(tjl). Nicht nur experimentelle Klangabenteuer hat der "Improvisers Pool"am Samstagabend dem Publikum in der alten Uni-Bibliothek geboten, sondern auch eine auf die improvisierte Musik von Frank Rühl (E-Gitarre), Reinhardt Hammerschmidt (Kontrabass) und Peter Geisselbrecht (Flügel) bezogene Tanzperformance. Günther Grollitsch (Bremen) und Claudia Voigt (Frankfurt), die kurzfristig für den angekündigten Tänzer Gregory Livingston eingesprungen ist, tanzten mit verschiedenen Masken, Sonnenbrillen und Perücken. In einer Szene wurde eine Barack-Obama-Maske auf Schaffell gelegt und mit Goldlametta verziert: Assoziationen wie "weihnachtlicher Heilsbringer" oder "Frieden" wurden hier wach.
Die Maskenspiele um Verhüllen, Verbergen und Verwandeln vollzogen sich in der Saalmitte. Die Besucher waren um die Tanzfläche herumplatziert; die ungewöhnliche Bestuhlung war Bestandteil der Aufführung. Die Instrumentalisten waren an den Seiten im Raum verteilt, so dass der Klang nicht nur aus einer Richtung kam. Obwohl die Beteiligten zum ersten Mal in dieser Kombination miteinander auftraten, waren die Improvisationen sehr genau aufeinander bezogen, was für die hohe Professionalität und das künstlerische Gespür der Ausführenden spricht. Die Musik hatte an diesem Abend den Charakter einer Klangfolie zum Tanz. Nicht nur traditionell musikalisches Material wurde aufgegriffen und variiert, sondern auch Geräuschartiges. Das Experimentieren mit den Klangfarben der Instrumente und der perkussive Gebrauch des Kontrabasskorpus prägten das Musizieren, wobei die Instrumentalisten an manchen Stellen in den Tanz miteinbezogen wurden.
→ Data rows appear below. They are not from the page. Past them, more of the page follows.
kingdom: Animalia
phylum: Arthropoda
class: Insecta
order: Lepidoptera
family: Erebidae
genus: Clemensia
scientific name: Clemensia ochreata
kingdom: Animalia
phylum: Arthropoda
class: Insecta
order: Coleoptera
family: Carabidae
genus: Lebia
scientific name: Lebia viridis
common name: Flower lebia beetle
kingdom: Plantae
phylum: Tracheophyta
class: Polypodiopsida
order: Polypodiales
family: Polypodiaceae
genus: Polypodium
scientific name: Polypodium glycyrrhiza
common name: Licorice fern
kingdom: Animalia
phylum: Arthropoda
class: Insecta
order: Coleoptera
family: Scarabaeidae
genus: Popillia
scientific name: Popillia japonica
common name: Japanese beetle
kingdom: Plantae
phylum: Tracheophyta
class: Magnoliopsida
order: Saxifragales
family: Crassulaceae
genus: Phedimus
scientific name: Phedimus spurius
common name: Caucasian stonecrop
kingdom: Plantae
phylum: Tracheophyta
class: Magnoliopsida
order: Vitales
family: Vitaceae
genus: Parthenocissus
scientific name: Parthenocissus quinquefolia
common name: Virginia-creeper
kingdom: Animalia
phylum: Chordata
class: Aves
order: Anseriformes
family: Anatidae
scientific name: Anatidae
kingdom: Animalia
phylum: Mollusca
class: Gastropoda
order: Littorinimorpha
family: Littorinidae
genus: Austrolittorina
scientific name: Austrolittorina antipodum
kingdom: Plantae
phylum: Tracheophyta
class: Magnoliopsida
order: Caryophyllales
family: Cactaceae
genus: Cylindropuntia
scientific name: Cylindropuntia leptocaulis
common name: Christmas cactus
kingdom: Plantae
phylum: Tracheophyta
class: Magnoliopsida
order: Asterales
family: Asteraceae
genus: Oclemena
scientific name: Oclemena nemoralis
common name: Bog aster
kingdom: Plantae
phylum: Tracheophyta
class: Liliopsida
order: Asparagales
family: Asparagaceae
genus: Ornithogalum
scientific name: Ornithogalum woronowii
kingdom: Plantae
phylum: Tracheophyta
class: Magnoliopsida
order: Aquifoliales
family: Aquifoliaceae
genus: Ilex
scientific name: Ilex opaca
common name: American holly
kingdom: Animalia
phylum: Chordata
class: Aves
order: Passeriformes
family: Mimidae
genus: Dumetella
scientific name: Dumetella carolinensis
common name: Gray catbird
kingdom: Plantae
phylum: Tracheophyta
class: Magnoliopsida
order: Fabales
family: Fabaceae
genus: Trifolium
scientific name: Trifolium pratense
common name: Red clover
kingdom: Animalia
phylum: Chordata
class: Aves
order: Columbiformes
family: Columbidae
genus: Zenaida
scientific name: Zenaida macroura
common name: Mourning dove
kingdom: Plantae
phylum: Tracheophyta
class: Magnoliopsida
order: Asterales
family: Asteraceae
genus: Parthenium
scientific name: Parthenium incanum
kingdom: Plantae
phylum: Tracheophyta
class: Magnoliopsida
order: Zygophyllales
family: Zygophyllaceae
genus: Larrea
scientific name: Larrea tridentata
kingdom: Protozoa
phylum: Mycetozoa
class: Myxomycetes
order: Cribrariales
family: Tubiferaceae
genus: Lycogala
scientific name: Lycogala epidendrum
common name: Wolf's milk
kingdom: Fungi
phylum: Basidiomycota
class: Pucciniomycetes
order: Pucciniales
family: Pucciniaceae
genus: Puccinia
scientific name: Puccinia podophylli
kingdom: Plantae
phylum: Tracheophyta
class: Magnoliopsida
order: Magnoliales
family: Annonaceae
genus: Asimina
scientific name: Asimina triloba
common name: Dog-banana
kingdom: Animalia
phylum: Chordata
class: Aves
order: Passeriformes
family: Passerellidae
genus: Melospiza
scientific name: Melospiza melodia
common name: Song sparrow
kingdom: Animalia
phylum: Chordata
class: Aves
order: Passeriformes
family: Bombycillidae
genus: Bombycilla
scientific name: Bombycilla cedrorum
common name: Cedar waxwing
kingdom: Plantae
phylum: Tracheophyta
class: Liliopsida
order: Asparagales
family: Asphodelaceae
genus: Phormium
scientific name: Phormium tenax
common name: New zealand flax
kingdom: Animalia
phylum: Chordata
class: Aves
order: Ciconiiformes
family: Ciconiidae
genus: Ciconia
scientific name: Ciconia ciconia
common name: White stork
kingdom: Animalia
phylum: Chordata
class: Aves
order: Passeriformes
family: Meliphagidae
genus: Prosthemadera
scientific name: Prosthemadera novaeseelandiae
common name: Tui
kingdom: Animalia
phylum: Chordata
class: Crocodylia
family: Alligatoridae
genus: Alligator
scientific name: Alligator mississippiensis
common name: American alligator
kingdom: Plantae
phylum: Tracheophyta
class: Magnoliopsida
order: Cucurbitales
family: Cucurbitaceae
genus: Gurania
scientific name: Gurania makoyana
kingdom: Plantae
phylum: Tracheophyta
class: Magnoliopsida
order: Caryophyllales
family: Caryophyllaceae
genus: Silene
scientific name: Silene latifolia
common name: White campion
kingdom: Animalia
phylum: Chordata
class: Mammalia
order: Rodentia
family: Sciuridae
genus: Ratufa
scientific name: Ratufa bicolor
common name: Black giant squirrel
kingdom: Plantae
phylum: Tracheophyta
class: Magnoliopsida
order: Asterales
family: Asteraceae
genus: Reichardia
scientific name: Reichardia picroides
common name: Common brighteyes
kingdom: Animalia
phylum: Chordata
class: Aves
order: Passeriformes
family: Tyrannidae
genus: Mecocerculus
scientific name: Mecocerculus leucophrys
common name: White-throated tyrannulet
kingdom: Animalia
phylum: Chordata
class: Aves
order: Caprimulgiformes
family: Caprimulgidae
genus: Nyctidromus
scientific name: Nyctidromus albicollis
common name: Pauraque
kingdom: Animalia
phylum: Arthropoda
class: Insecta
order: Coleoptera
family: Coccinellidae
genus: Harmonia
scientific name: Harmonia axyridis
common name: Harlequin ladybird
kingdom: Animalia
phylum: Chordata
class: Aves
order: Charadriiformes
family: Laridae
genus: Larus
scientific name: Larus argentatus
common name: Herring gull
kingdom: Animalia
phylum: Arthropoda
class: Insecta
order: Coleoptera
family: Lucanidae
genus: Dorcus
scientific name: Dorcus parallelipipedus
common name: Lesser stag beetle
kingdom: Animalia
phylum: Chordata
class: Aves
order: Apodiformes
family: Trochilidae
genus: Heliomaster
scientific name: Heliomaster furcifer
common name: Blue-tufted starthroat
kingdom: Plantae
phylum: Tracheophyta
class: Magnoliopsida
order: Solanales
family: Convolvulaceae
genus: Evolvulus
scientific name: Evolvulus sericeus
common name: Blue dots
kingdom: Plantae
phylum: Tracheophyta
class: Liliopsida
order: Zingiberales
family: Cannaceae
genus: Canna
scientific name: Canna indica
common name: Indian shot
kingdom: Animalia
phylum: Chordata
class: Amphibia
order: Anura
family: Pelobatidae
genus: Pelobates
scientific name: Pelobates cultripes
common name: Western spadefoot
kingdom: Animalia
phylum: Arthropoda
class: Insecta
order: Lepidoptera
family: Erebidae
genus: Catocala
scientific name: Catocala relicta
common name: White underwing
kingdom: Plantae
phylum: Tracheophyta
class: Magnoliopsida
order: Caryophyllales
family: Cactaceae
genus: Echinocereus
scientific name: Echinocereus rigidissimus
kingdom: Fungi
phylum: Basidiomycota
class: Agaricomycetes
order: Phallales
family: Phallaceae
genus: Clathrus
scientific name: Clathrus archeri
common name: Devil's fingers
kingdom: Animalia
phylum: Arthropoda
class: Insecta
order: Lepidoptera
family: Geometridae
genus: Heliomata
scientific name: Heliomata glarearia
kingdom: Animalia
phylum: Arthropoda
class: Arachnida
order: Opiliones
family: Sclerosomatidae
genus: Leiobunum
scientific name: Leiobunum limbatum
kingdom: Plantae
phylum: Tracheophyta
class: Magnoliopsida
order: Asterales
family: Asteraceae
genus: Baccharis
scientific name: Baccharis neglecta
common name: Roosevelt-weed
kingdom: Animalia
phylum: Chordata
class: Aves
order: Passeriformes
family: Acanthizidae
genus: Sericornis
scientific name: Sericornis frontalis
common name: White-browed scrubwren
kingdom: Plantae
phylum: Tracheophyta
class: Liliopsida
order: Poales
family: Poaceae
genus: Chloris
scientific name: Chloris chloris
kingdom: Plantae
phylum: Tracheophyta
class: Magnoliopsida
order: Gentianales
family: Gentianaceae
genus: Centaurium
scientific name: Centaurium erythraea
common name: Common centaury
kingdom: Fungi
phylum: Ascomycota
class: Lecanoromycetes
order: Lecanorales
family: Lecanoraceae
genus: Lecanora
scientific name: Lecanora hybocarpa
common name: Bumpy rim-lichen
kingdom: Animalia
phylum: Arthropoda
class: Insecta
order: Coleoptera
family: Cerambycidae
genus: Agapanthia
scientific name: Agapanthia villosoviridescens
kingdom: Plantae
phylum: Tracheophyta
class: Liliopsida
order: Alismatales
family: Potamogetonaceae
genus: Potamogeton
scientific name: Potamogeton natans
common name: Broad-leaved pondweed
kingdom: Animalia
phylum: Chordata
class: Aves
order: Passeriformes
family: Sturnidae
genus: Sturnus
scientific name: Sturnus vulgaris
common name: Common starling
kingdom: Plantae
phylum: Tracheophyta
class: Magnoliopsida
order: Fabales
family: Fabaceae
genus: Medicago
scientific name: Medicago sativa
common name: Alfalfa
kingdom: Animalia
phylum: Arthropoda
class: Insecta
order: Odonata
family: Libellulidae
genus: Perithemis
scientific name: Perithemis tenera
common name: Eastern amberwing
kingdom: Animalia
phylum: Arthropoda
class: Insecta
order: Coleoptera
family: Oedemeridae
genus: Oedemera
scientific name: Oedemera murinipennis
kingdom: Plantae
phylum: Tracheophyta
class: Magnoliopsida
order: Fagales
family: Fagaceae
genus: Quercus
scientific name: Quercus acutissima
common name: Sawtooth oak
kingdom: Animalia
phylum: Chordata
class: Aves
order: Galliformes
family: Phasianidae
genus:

Grollitsch und Voigt zeigten immer neue ausdrucksstarke Bewegungskombinationen. Am Ende wurden die Besucher von Grollitsch von den Stühlen gezogen und die leeren Sitzmöbel dann flach auf den Boden gelegt. Das Abschlussbild waren demnach stehende Besucher und flachgelegte Stühle. Reichlich Applaus ernteten die Akteure.